Phone on your face

Elysha was on the phone, talking to a storyteller when Charlie called from upstairs. We had put him to bed moments before, but he apparently needed something, so Elysha handed me the phone and asked to finish explaining our rehearsal process with the storyteller while she check on the boy.

I took her phone, placed it to my ear, and suddenly felt uncomfortable and stupid.

"This is so weird," I told the storyteller. "I'm pressing a phone against the side of my face. I can't believe that people still do this."

For years, I have been either:

  1. Avoiding phone calls altogether.
  2. Putting phone calls on speaker.
  3. Conversing via FaceTime or Skype. 
  4. Most often, speaking to people on the phone via my bluetooth headphones.

Pressing a phone against the side of your face is weird. Perhaps in the days when phones were mounted to walls and were longer and more contoured for the face, this didn't feel so odd and limiting, but holding a small rectangle between your ear and mouth is bizarre. 

I understand that I feel this way because I stopped doing it this way a long time ago, but nonetheless I'm here to tell you it's still weird and uncomfortable. 

Objectively so. It's just an odd way for two humans to communicate. 

Also, by using my headphones, I always have two hands free when talking on the phone.
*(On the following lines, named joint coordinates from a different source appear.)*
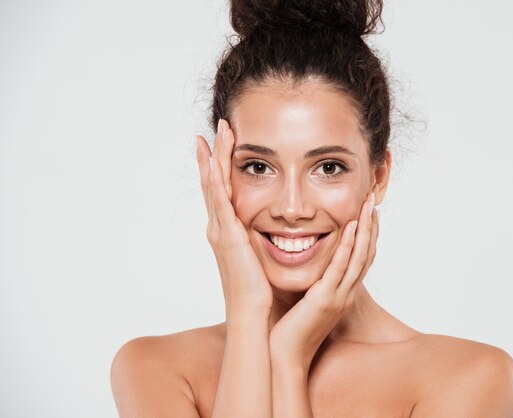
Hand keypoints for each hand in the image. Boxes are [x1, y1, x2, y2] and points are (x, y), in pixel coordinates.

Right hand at [196, 119, 273, 316]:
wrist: (250, 313)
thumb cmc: (256, 291)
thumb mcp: (256, 258)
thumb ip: (257, 242)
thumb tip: (269, 231)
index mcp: (227, 232)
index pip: (222, 191)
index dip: (220, 166)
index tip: (222, 143)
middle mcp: (219, 227)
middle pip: (213, 182)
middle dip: (214, 153)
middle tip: (217, 127)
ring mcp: (220, 230)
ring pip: (214, 185)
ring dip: (215, 157)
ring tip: (217, 132)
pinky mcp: (228, 236)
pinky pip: (220, 201)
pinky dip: (216, 179)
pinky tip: (214, 161)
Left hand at [268, 192, 379, 369]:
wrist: (285, 356)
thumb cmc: (291, 329)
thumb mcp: (308, 301)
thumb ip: (314, 282)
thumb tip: (308, 262)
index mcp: (343, 293)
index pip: (361, 259)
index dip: (368, 234)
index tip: (369, 212)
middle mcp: (346, 293)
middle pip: (367, 254)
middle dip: (371, 226)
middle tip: (373, 201)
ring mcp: (339, 296)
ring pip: (359, 257)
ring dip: (365, 230)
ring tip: (369, 206)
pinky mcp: (325, 299)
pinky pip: (340, 268)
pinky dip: (348, 246)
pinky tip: (351, 228)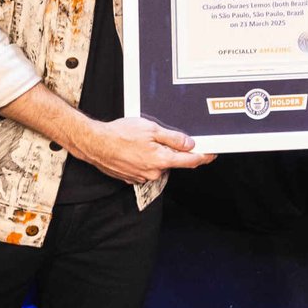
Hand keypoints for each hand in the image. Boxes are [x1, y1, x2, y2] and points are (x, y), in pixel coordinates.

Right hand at [76, 116, 215, 183]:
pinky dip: (144, 159)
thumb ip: (172, 138)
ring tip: (141, 141)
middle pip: (172, 162)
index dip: (203, 157)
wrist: (96, 144)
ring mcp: (142, 177)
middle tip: (161, 136)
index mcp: (161, 160)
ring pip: (158, 165)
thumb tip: (189, 144)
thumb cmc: (120, 134)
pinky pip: (145, 168)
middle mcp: (154, 172)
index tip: (211, 154)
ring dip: (156, 155)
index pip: (189, 161)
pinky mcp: (132, 178)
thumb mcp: (151, 129)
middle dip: (172, 151)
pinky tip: (135, 149)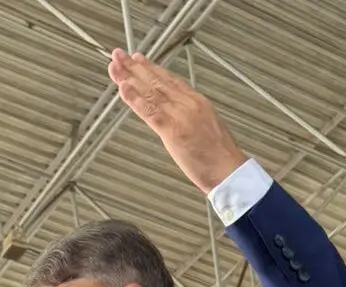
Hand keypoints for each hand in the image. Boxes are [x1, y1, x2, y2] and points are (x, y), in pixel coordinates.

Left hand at [108, 51, 245, 193]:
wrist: (230, 171)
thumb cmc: (221, 158)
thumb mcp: (209, 129)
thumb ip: (193, 119)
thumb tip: (183, 119)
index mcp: (198, 102)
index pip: (170, 80)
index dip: (152, 69)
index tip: (138, 60)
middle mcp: (188, 104)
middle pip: (157, 81)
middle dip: (135, 68)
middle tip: (118, 56)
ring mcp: (180, 116)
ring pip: (151, 92)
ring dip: (130, 78)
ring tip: (115, 67)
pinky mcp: (173, 132)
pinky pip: (151, 112)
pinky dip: (135, 100)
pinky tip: (123, 89)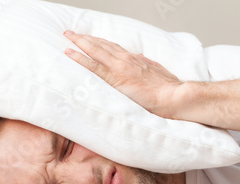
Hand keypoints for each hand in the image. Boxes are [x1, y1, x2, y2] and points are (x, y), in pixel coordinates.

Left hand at [63, 30, 183, 118]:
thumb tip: (140, 58)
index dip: (100, 42)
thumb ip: (146, 64)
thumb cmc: (167, 87)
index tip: (91, 38)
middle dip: (86, 38)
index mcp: (134, 59)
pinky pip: (93, 65)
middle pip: (101, 44)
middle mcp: (125, 59)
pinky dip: (79, 58)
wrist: (171, 95)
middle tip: (72, 33)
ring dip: (79, 42)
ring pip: (94, 50)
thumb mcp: (157, 71)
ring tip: (68, 36)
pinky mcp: (115, 77)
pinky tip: (69, 52)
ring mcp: (118, 67)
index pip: (112, 47)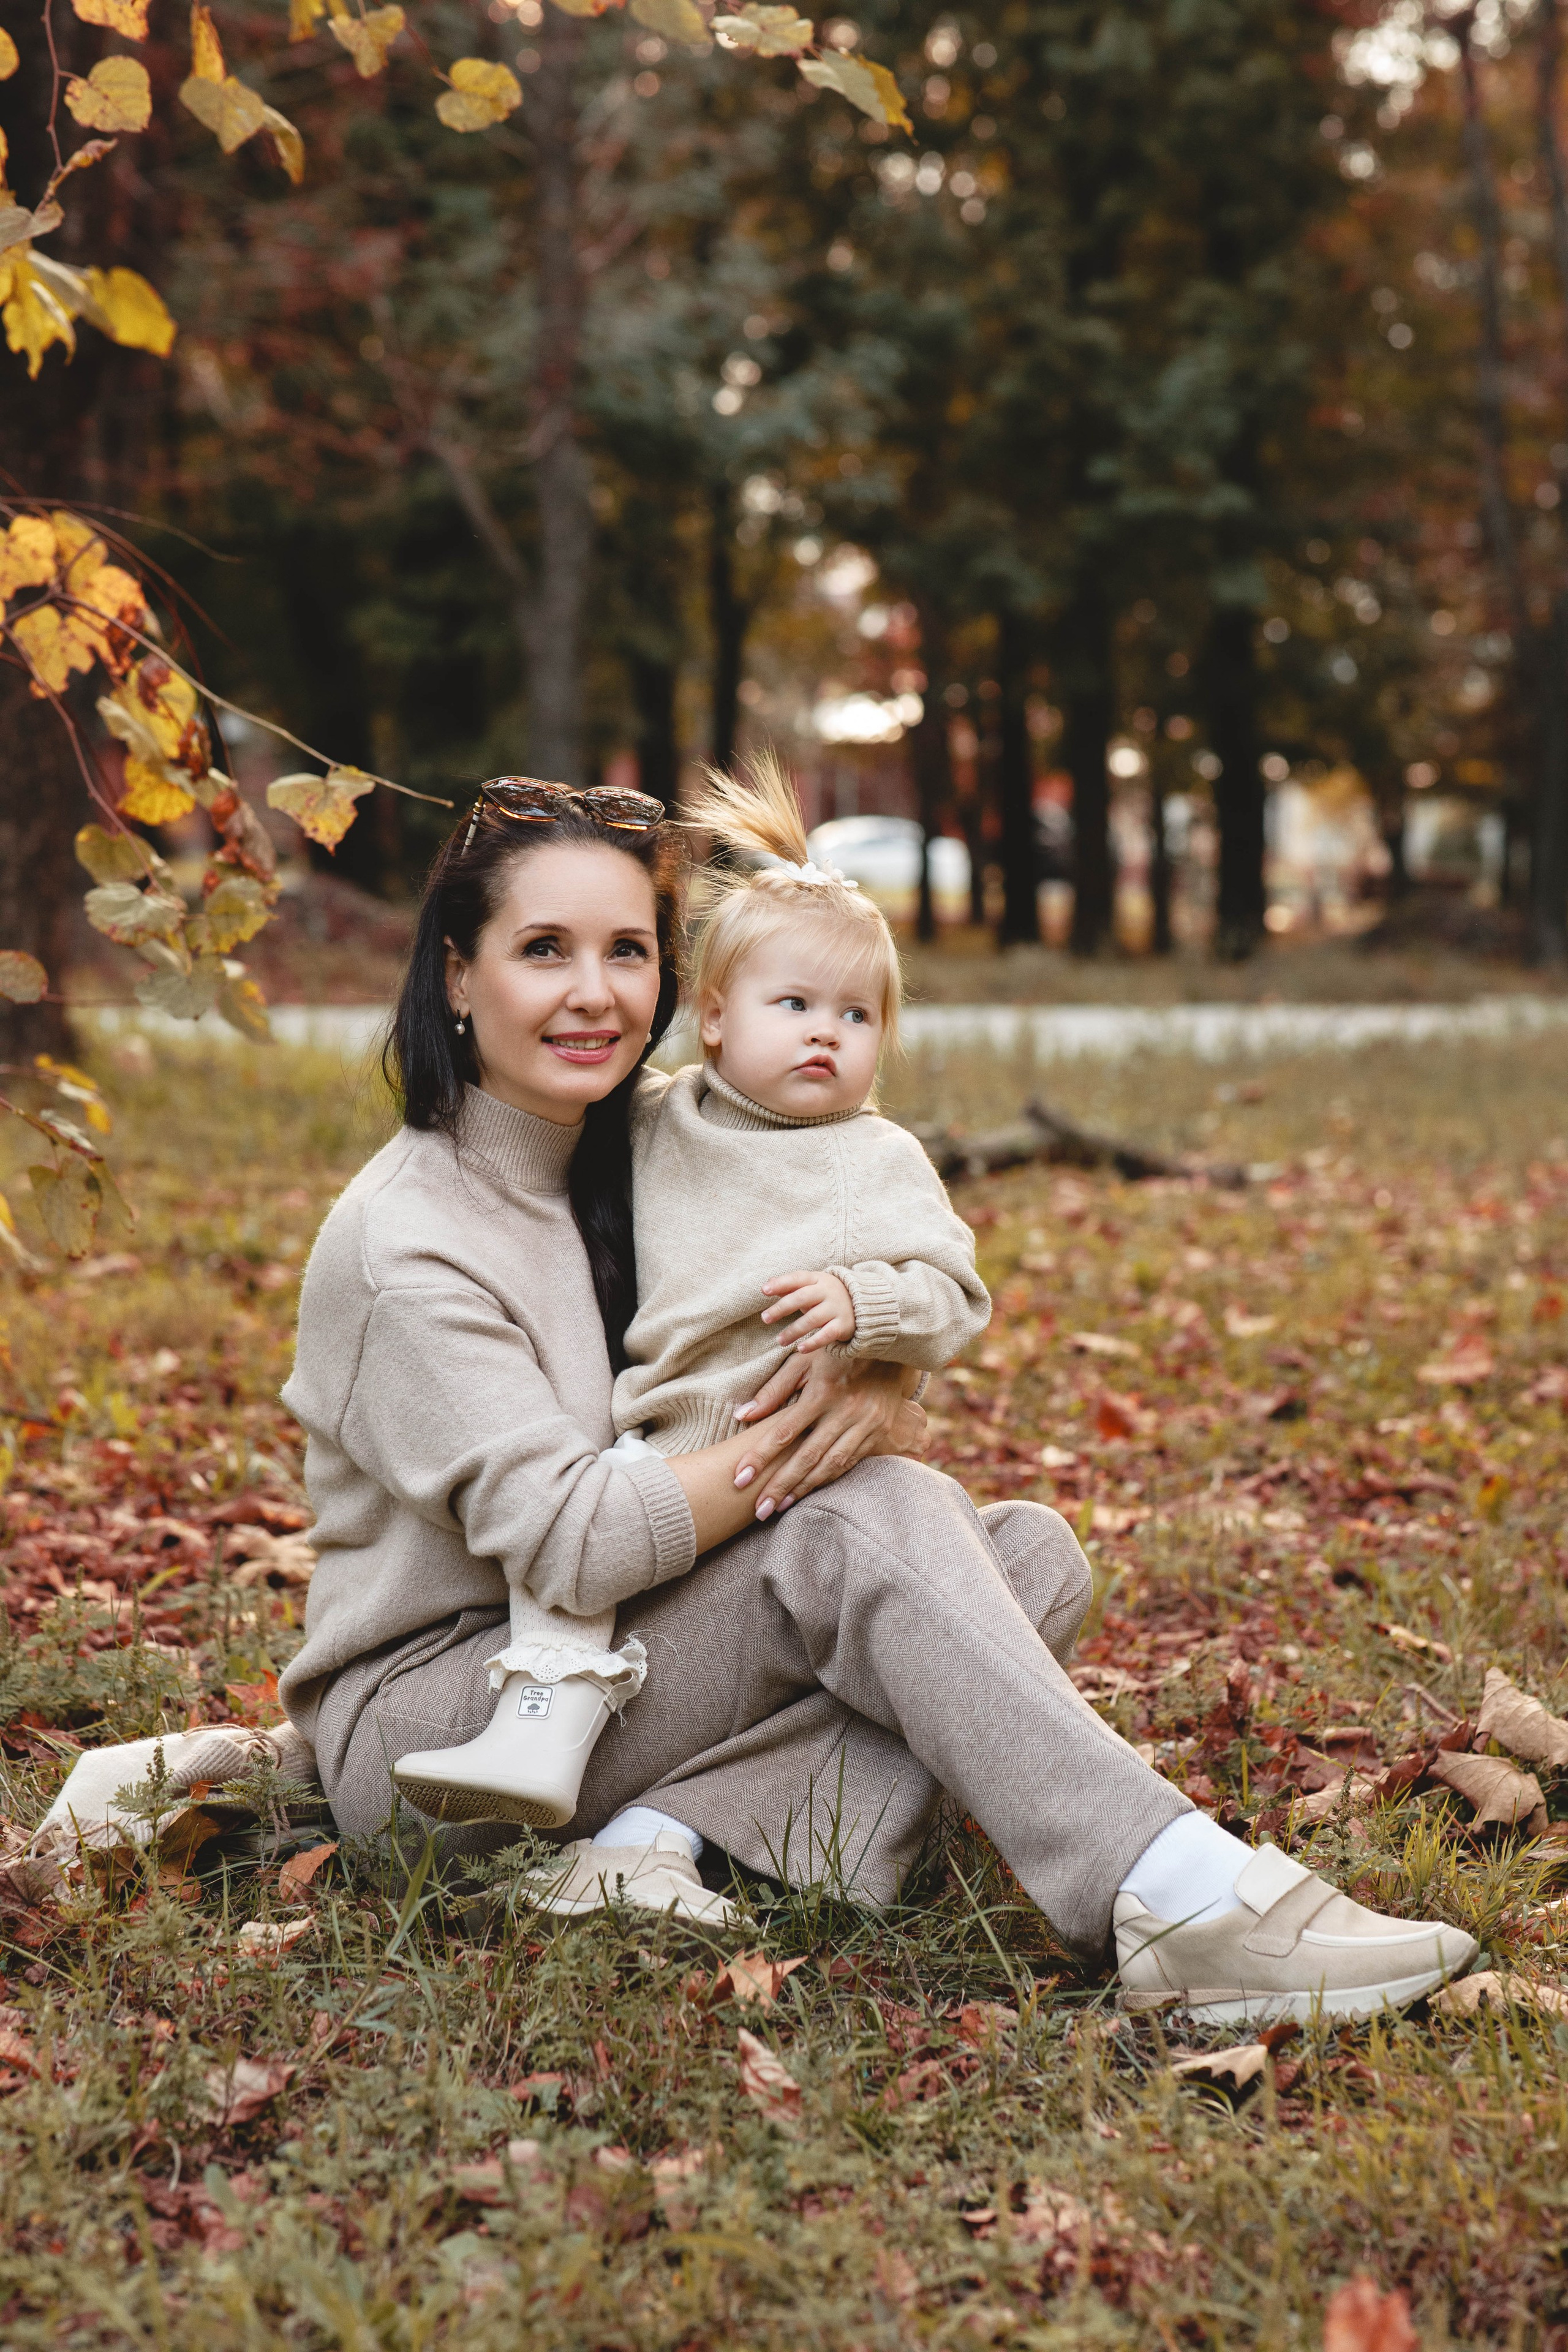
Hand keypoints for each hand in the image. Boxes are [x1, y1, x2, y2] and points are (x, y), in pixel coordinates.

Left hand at [734, 1356, 926, 1516]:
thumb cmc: (837, 1351)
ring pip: (830, 1465)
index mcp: (822, 1392)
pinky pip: (849, 1463)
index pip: (783, 1432)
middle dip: (780, 1486)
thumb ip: (775, 1389)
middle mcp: (845, 1412)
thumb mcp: (804, 1361)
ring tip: (778, 1508)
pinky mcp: (877, 1433)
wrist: (890, 1347)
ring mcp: (865, 1425)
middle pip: (806, 1457)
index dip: (760, 1457)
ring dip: (803, 1490)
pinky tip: (808, 1492)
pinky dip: (827, 1480)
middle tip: (757, 1510)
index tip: (738, 1478)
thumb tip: (742, 1415)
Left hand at [759, 1268, 855, 1352]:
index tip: (764, 1290)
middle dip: (782, 1308)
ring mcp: (836, 1308)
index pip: (797, 1278)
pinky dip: (813, 1342)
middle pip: (802, 1298)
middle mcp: (827, 1292)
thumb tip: (768, 1284)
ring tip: (780, 1340)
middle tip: (765, 1318)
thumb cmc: (828, 1296)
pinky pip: (827, 1335)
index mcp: (818, 1279)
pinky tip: (800, 1348)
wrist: (864, 1305)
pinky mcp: (843, 1325)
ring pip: (812, 1319)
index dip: (780, 1283)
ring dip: (793, 1331)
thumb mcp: (813, 1286)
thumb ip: (791, 1286)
If I'm on a phone call that I expect to take a while (longer than a minute), I'm always doing something else: folding clothes, pulling weeds from the cracks of the driveway, picking up toys, cleaning out the refrigerator, or some other mindless, necessary chore. 

I can't imagine losing the use of a hand in order to press glass to your cheek.

Happily, Elysha quickly returned and we placed the storyteller on speaker in order to listen to her story.

Crisis averted.  

Well, maybe not a crisis, except when I think about all those millions of people in the world, pressing rectangles to their faces everyday when so many better options are available to them.